Key findings from the analysis of enrollees living in ICFs/IID included the following:

  • New ICF/IID spells are not as common as new spells of nursing home care. Of the over 90,000 Medicaid enrollees with ICF/IID spells of care during the study period, only 9 percent had new spells of care. States varied in the number of spells and the number of new spells, with three states reporting less than ten enrollees in an ICF/IID, and Texas reporting over 12,000. These state-level differences reflect not only population differences, but also different state policies with respect to long-term care. The majority (72 percent) of new ICF/IID stays lasted more than one year, and more than 40 percent used HCBS either before or after their first new spell.

  • ICF/IID enrollees differ from nursing home enrollees, in that they are more likely to be male, under 65, and eligible for Medicaid via the cash assistance pathway, and enrolled in Medicaid prior to their first spell of ICF/IID care. We did not find a statistically significant relationship between lengths of ICF/IID spells and state policy variables.
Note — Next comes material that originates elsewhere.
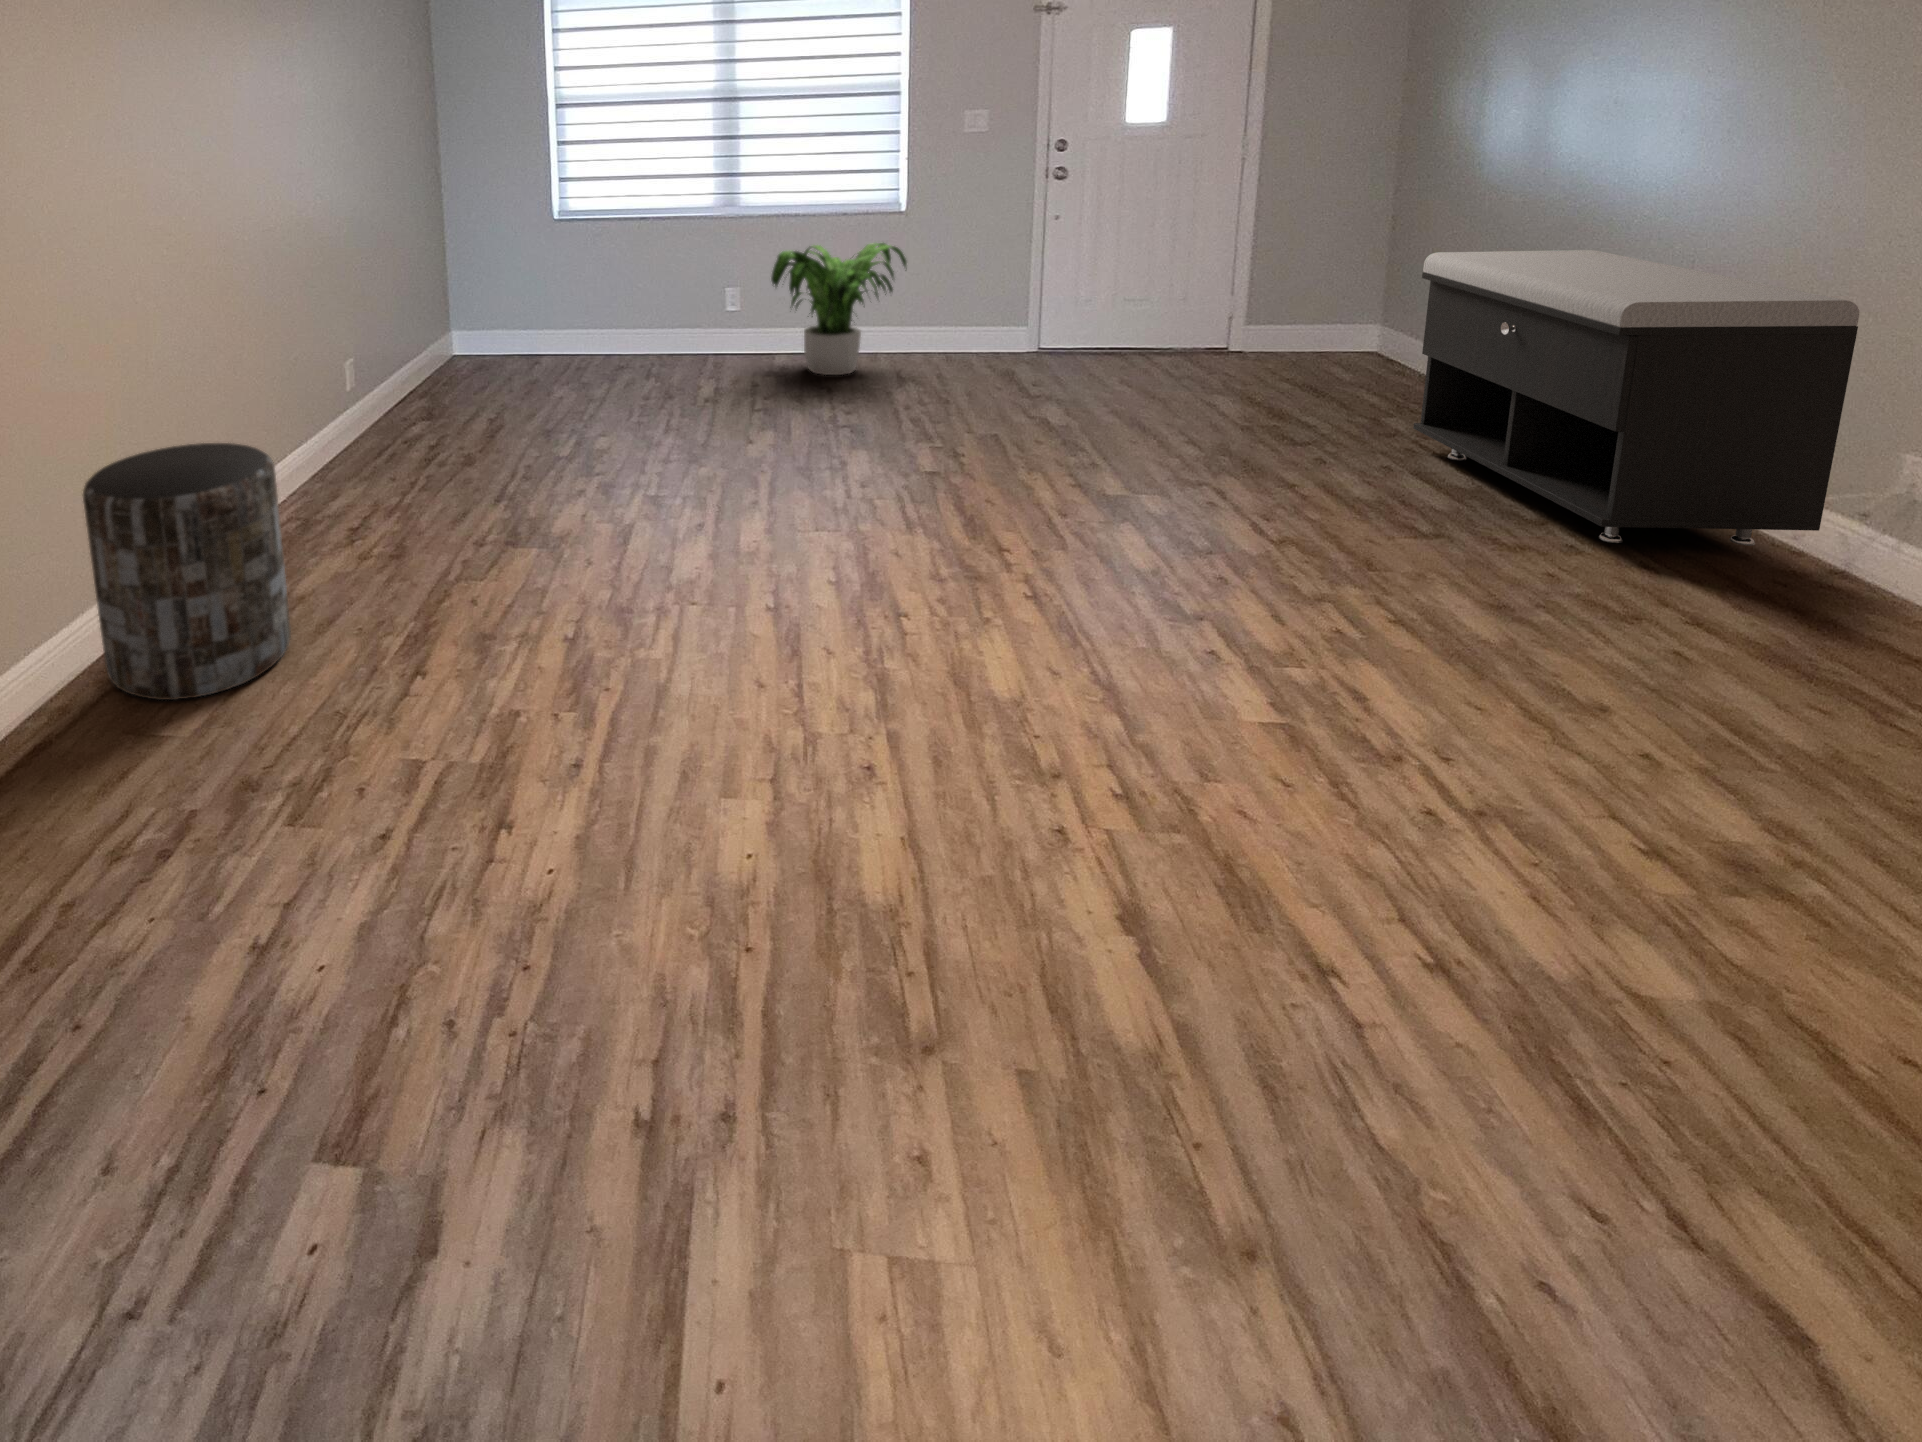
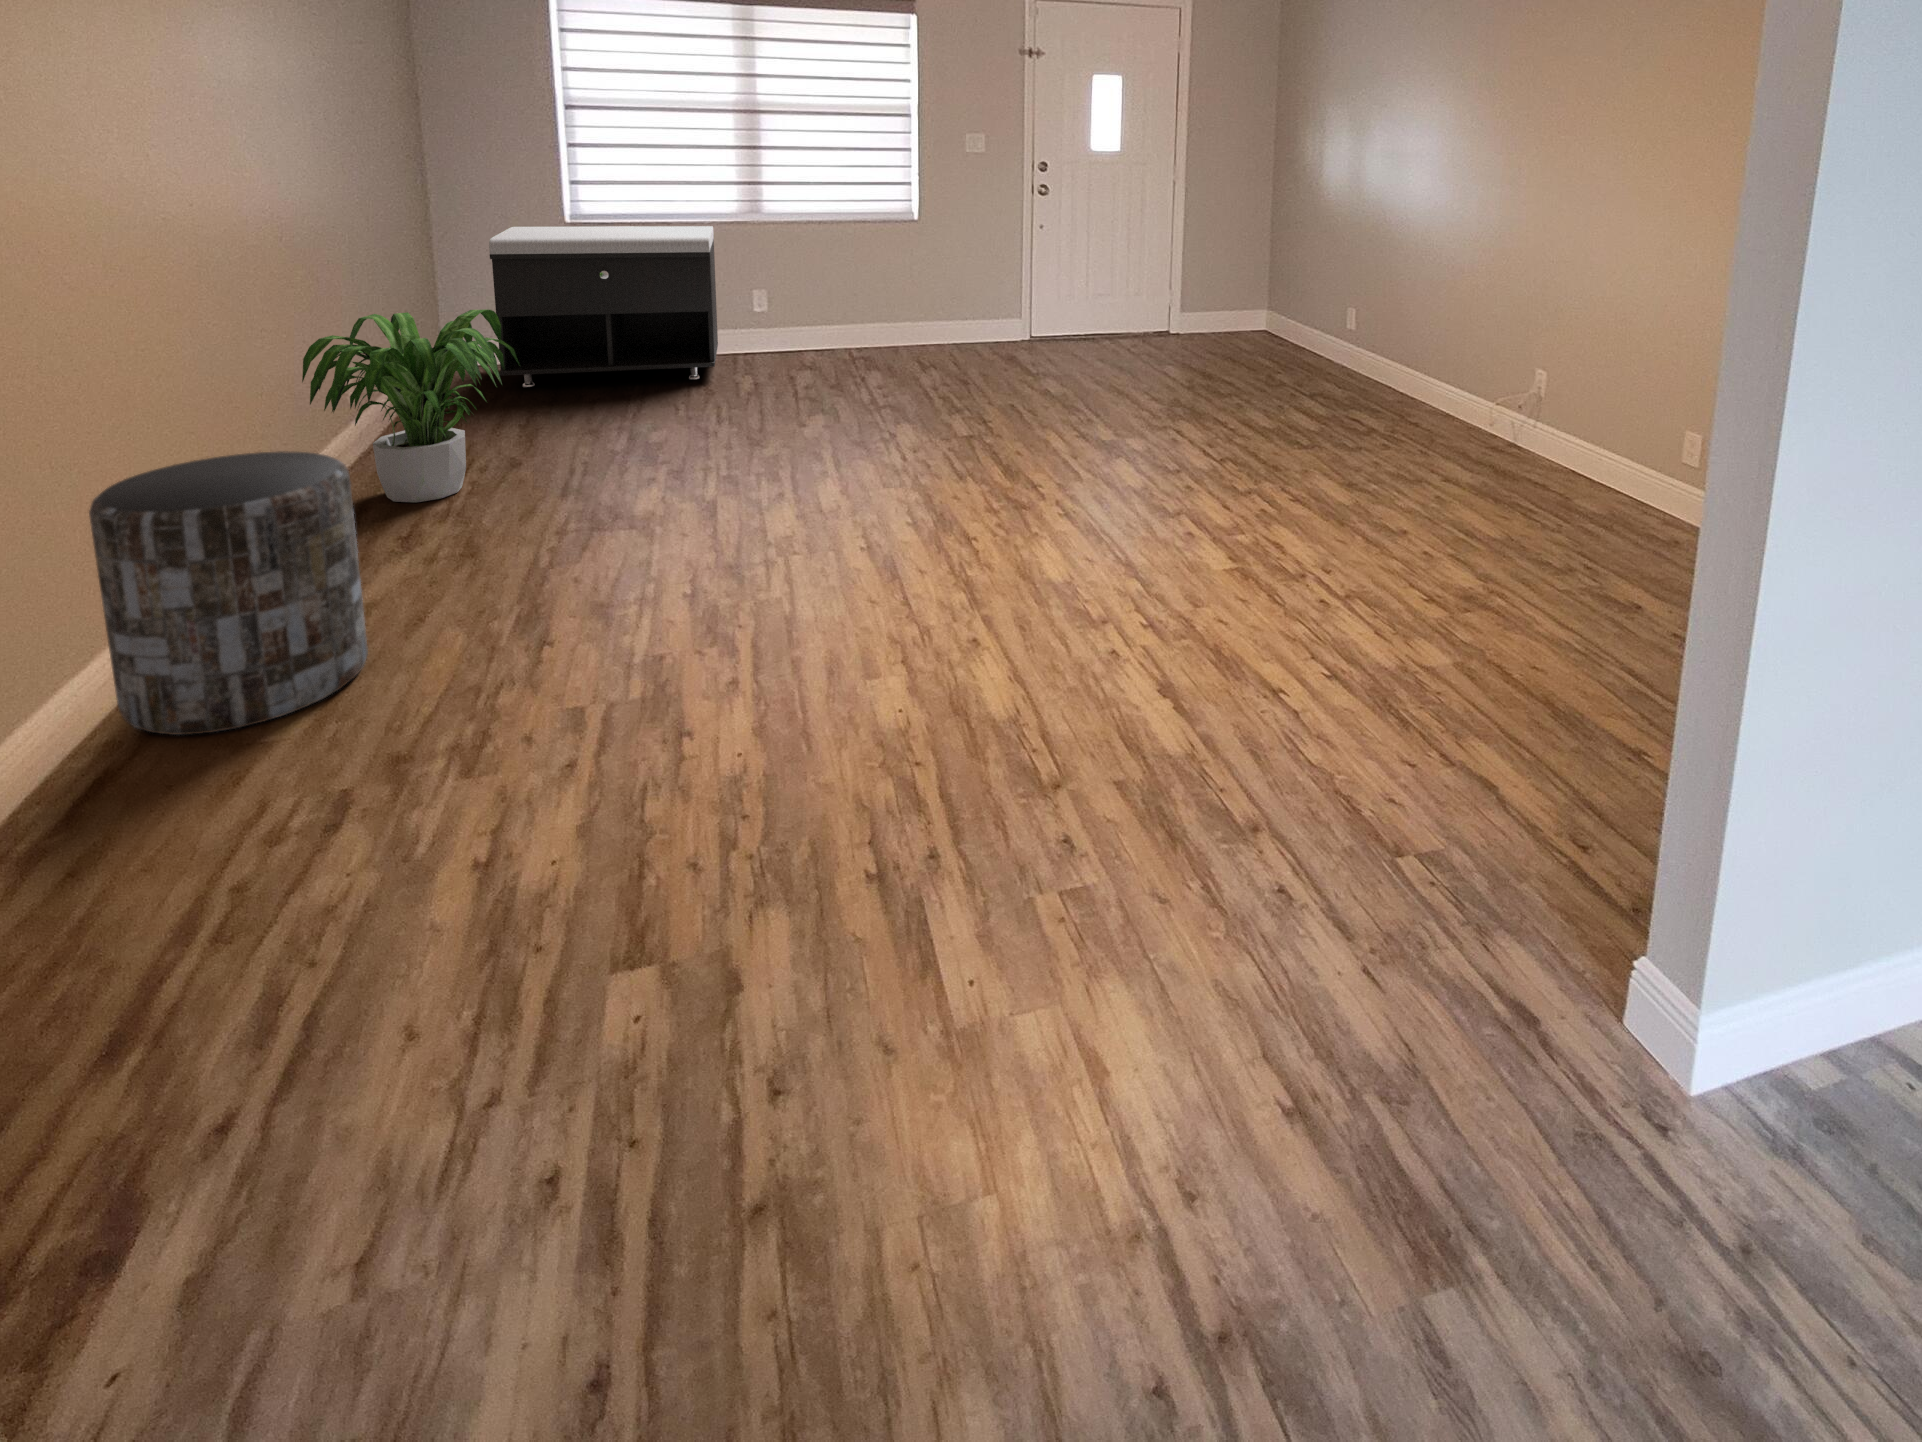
potted plant: present [771,243,907,375] -> present [302,310,520,503]
storage bench: present [1413,250,1859,546] -> present [489,226,718,387]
  • Medicaid enrollees that use ICFs/IID often use HCBS before or after their stay. About 39 percent of new spells beginning in 2009 were preceded by Medicaid HCBS use in 2008. Looking at 2009 stays that ended June 30, 2009, 41 percent used HCBS after discharge.
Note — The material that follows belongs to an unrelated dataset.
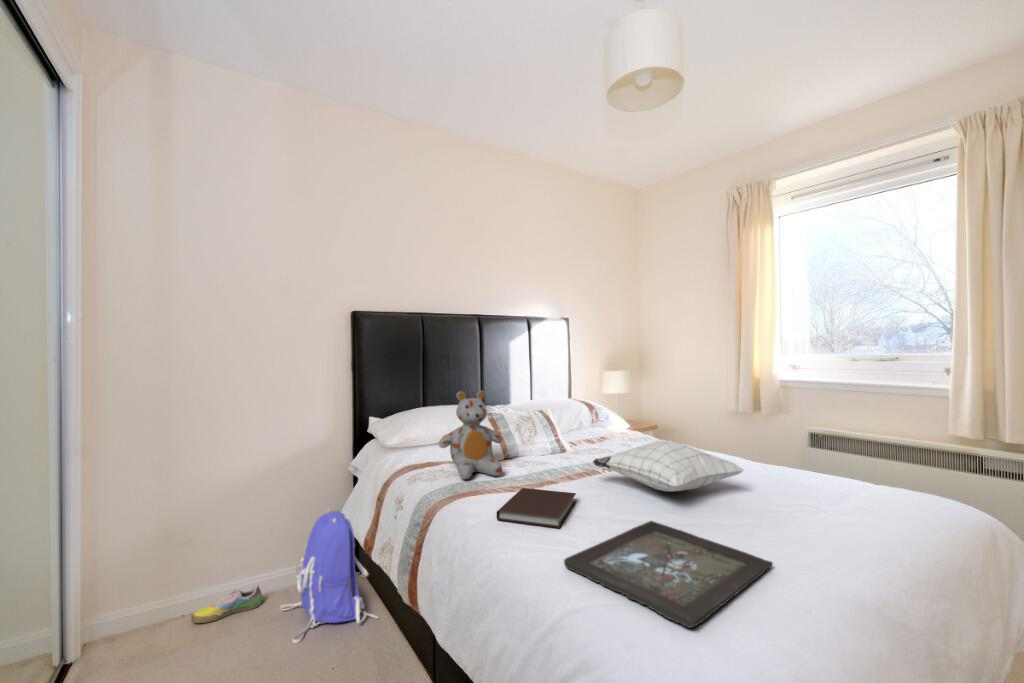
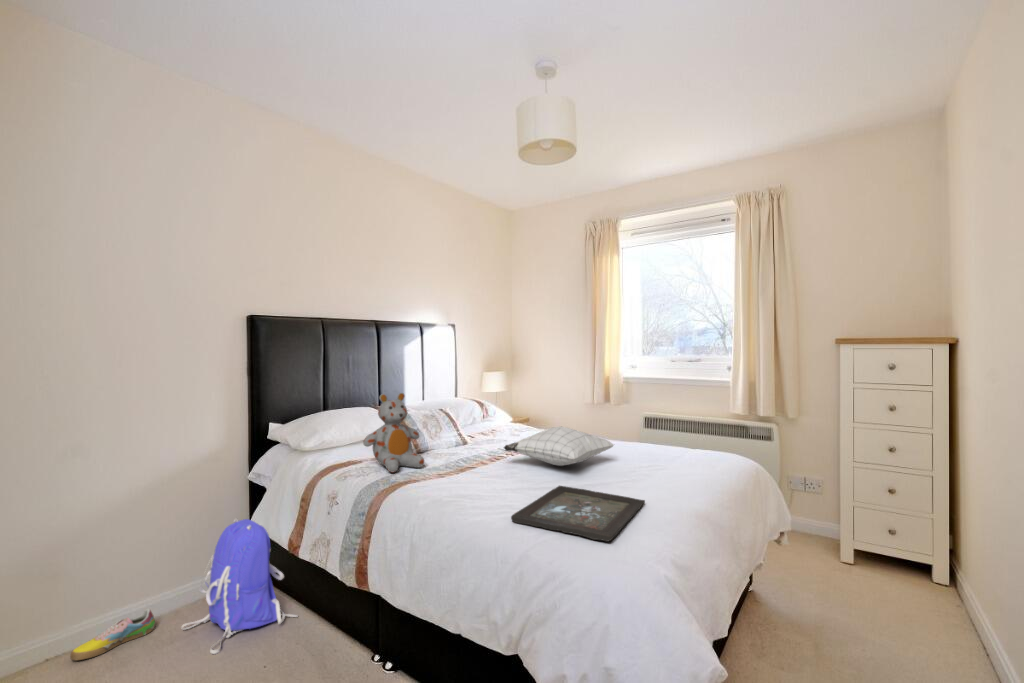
notebook: present [497,488,576,528] -> none [441,473,497,499]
  • Overall, our findings based on 2009 data are consistent with the results reported based on 2006 data, even though these two reports are based on a slightly different mix of states. We did see notable decreases in percentage of enrollees with first new ICF/IID spell followed by a nursing home spells and in HCBS use among aged or enrollees with disabilities.


NOTES

  1. This study builds upon earlier work of Ballou et al. (2013) and Wenzlow et al. (2008).